─── Dataset records ───
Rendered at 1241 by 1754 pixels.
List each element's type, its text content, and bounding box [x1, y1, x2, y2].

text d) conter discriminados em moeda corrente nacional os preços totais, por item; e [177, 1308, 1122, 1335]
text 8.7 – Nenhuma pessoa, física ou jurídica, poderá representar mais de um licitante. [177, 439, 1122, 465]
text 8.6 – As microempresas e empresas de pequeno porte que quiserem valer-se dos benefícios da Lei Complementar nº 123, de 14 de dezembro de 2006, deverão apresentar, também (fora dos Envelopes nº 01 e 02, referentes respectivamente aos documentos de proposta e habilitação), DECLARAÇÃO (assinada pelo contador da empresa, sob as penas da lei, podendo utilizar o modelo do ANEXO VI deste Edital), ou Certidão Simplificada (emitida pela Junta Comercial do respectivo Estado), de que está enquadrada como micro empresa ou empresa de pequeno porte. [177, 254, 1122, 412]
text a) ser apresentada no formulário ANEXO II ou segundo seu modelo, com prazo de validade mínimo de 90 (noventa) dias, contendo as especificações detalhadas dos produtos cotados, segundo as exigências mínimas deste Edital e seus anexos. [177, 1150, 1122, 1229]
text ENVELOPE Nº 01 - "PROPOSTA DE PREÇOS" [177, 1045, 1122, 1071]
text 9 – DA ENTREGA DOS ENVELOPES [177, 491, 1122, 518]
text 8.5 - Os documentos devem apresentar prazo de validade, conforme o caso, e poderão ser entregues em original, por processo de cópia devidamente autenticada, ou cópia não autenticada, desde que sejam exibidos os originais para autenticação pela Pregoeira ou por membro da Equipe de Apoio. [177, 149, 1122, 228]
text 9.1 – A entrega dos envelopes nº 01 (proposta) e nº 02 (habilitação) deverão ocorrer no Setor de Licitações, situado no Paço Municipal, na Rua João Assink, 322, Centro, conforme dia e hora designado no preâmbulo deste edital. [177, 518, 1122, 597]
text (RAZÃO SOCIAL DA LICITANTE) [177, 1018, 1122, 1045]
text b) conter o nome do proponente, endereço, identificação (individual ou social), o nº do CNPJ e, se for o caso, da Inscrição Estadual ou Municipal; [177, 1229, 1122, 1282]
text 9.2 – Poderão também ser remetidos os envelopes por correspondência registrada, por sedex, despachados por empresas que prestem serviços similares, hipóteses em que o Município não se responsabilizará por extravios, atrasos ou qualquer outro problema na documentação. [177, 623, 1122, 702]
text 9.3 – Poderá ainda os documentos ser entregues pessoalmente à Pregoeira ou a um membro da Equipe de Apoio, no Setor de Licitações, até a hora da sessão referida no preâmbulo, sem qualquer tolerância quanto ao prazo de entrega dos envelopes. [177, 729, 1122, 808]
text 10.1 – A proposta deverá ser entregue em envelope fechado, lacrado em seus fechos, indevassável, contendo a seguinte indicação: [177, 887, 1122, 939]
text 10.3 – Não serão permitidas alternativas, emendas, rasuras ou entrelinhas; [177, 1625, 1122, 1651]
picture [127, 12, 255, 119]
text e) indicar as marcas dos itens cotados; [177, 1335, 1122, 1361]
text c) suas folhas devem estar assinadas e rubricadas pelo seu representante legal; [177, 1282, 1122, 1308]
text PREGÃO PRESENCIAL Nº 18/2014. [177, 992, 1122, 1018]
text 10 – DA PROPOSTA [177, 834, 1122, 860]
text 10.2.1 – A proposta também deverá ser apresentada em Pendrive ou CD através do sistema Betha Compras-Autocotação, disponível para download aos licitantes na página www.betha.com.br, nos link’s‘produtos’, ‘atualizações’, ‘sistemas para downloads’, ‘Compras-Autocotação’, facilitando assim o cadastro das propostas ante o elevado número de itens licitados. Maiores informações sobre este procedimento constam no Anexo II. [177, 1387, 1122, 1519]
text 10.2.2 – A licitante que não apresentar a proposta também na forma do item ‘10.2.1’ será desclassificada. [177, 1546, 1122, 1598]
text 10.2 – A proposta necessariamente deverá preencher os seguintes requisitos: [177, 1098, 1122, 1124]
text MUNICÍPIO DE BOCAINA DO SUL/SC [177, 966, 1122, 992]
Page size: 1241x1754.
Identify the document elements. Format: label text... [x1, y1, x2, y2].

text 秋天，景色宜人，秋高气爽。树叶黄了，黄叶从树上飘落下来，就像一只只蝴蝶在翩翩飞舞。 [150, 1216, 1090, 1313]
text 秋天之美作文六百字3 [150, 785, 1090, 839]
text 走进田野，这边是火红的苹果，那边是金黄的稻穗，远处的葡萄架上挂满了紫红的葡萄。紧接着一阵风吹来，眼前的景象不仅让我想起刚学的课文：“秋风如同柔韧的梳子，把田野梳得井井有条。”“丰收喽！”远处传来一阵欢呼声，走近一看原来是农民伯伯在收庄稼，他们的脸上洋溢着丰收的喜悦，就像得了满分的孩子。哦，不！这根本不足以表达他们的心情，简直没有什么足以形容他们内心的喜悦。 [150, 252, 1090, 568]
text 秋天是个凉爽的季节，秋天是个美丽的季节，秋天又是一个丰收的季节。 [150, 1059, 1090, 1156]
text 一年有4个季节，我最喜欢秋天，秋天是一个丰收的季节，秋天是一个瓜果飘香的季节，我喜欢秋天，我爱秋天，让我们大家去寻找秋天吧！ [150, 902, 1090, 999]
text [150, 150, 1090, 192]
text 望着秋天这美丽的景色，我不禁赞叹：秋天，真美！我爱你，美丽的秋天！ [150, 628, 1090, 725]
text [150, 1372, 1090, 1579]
───
→ Request: The answer must be every line of the records that holds the string "produtos".

→ Your solution:
text a) ser apresentada no formulário ANEXO II ou segundo seu modelo, com prazo de validade mínimo de 90 (noventa) dias, contendo as especificações detalhadas dos produtos cotados, segundo as exigências mínimas deste Edital e seus anexos. [177, 1150, 1122, 1229]
text 10.2.1 – A proposta também deverá ser apresentada em Pendrive ou CD através do sistema Betha Compras-Autocotação, disponível para download aos licitantes na página www.betha.com.br, nos link’s‘produtos’, ‘atualizações’, ‘sistemas para downloads’, ‘Compras-Autocotação’, facilitando assim o cadastro das propostas ante o elevado número de itens licitados. Maiores informações sobre este procedimento constam no Anexo II. [177, 1387, 1122, 1519]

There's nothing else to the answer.